===== INPUT RECORDS
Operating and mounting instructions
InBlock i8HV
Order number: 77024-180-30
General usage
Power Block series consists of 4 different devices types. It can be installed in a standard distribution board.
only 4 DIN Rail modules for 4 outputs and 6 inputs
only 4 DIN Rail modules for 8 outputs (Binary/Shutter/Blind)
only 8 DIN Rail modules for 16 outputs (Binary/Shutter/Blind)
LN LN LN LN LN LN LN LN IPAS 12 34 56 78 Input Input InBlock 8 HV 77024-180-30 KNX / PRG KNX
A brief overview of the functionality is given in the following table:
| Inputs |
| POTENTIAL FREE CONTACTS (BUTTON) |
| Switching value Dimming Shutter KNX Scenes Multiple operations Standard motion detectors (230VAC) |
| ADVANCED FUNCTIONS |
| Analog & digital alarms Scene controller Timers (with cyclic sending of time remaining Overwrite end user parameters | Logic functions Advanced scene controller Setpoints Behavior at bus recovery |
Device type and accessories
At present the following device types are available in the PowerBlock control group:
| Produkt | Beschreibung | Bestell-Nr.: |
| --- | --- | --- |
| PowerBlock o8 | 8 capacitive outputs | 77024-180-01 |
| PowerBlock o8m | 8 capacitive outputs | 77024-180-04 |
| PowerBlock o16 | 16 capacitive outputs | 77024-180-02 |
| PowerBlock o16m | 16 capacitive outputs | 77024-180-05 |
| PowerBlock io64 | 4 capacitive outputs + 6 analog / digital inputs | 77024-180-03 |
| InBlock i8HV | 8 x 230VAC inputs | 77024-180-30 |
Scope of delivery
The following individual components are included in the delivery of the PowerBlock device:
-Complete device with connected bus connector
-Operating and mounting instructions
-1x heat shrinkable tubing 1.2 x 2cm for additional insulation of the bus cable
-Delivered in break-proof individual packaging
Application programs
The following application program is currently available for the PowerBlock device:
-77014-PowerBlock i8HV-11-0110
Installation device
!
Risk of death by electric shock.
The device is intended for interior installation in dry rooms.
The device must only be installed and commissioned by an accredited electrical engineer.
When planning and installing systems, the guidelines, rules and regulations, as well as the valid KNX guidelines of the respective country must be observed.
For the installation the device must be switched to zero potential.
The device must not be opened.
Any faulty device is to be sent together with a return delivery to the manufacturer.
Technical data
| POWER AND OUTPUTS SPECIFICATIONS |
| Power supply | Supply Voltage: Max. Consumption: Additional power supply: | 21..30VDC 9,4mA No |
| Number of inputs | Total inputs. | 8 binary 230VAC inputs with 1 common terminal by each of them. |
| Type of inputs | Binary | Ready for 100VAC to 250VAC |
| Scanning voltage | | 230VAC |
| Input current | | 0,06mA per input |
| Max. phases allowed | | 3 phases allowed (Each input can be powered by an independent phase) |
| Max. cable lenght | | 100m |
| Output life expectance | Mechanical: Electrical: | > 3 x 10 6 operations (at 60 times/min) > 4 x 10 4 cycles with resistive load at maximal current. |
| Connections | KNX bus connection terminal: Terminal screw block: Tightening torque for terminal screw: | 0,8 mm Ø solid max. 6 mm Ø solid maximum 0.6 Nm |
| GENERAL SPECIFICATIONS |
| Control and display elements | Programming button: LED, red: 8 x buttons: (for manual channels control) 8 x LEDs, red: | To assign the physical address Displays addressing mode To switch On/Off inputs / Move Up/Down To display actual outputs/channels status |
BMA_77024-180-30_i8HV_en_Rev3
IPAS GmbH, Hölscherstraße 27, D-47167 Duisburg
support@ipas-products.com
==========
## [EXERCISE OBJECTIVE]
In the entries, the line containing "voltage | | 230VAC |" and every line after it through the last are to be duplicated exactly, and no other line is to be included.

## [SOLUTION TO THIS TASK]
| Scanning voltage | | 230VAC |
| Input current | | 0,06mA per input |
| Max. phases allowed | | 3 phases allowed (Each input can be powered by an independent phase) |
| Max. cable lenght | | 100m |
| Output life expectance | Mechanical: Electrical: | > 3 x 10 6 operations (at 60 times/min) > 4 x 10 4 cycles with resistive load at maximal current. |
| Connections | KNX bus connection terminal: Terminal screw block: Tightening torque for terminal screw: | 0,8 mm Ø solid max. 6 mm Ø solid maximum 0.6 Nm |
| GENERAL SPECIFICATIONS |
| Control and display elements | Programming button: LED, red: 8 x buttons: (for manual channels control) 8 x LEDs, red: | To assign the physical address Displays addressing mode To switch On/Off inputs / Move Up/Down To display actual outputs/channels status |
BMA_77024-180-30_i8HV_en_Rev3
IPAS GmbH, Hölscherstraße 27, D-47167 Duisburg
support@ipas-products.com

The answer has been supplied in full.